[Modification records]
━━━━━━━━━━━━━━━━━━━━━━━━━━━━━━
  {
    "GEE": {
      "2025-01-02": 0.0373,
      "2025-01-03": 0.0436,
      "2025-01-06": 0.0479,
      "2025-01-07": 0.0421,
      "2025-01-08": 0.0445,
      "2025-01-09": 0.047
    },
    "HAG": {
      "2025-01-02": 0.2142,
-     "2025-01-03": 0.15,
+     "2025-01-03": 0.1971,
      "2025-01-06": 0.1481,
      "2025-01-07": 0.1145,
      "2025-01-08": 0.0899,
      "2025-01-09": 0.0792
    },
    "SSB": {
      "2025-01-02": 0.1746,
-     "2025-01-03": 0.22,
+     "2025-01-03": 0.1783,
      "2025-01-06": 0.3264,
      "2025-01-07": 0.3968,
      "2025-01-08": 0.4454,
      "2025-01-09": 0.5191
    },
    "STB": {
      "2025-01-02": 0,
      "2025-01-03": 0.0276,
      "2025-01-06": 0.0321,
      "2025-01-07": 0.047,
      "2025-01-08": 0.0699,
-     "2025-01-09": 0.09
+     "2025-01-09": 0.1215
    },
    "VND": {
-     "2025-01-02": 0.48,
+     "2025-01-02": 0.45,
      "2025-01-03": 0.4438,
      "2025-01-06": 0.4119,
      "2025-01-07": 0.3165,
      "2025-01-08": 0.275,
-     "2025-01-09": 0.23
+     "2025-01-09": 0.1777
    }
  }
━━━━━━━━━━━━━━━━━━━━━━━━━━━━━━
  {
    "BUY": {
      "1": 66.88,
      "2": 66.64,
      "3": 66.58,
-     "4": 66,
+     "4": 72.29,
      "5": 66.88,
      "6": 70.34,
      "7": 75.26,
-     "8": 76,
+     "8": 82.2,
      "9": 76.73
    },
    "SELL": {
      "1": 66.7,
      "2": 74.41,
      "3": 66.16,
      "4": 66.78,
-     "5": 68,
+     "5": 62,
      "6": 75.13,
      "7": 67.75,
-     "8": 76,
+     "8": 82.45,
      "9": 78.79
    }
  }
━━━━━━━━━━━━━━━━━━━━━━━━━━━━━━
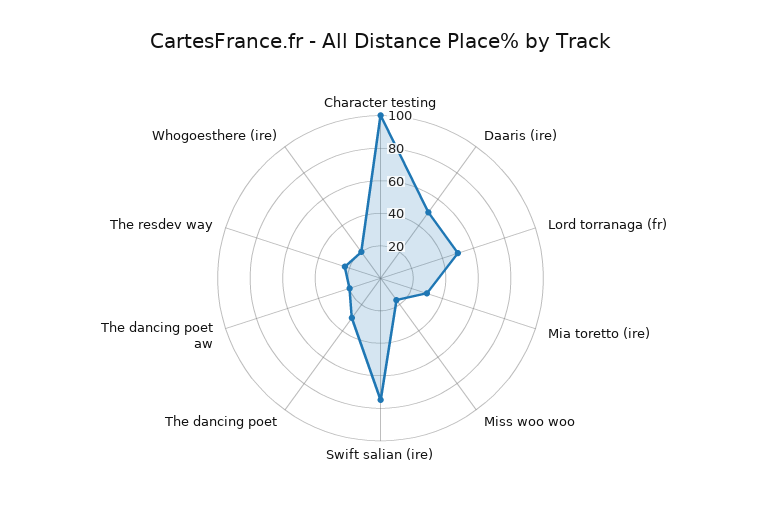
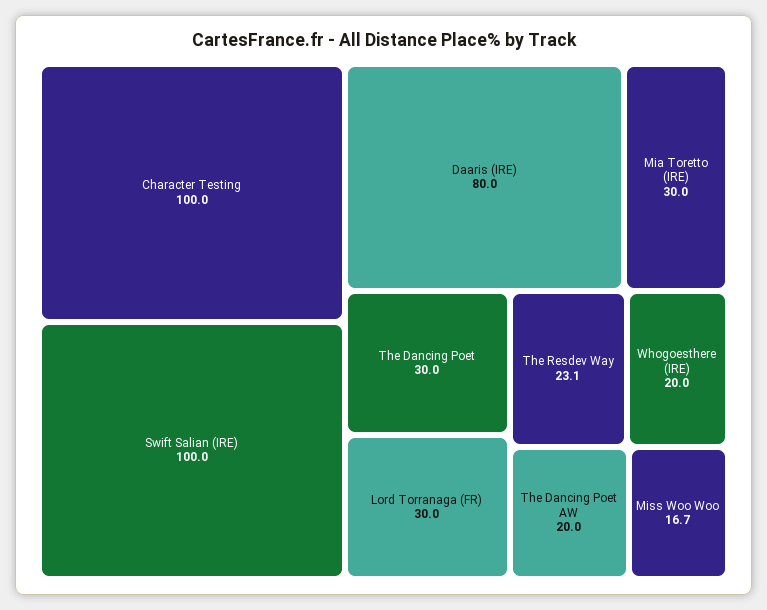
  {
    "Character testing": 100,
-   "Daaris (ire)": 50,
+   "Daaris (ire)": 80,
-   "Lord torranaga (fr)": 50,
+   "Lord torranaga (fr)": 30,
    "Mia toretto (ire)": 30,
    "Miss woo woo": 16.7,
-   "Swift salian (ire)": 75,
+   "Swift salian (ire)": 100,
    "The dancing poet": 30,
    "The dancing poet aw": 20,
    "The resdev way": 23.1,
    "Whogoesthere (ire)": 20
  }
━━━━━━━━━━━━━━━━━━━━━━━━━━━━━━
Scan the records for lines that hold "poet", and reproduce each one you find.

    "The dancing poet": 30,
    "The dancing poet aw": 20,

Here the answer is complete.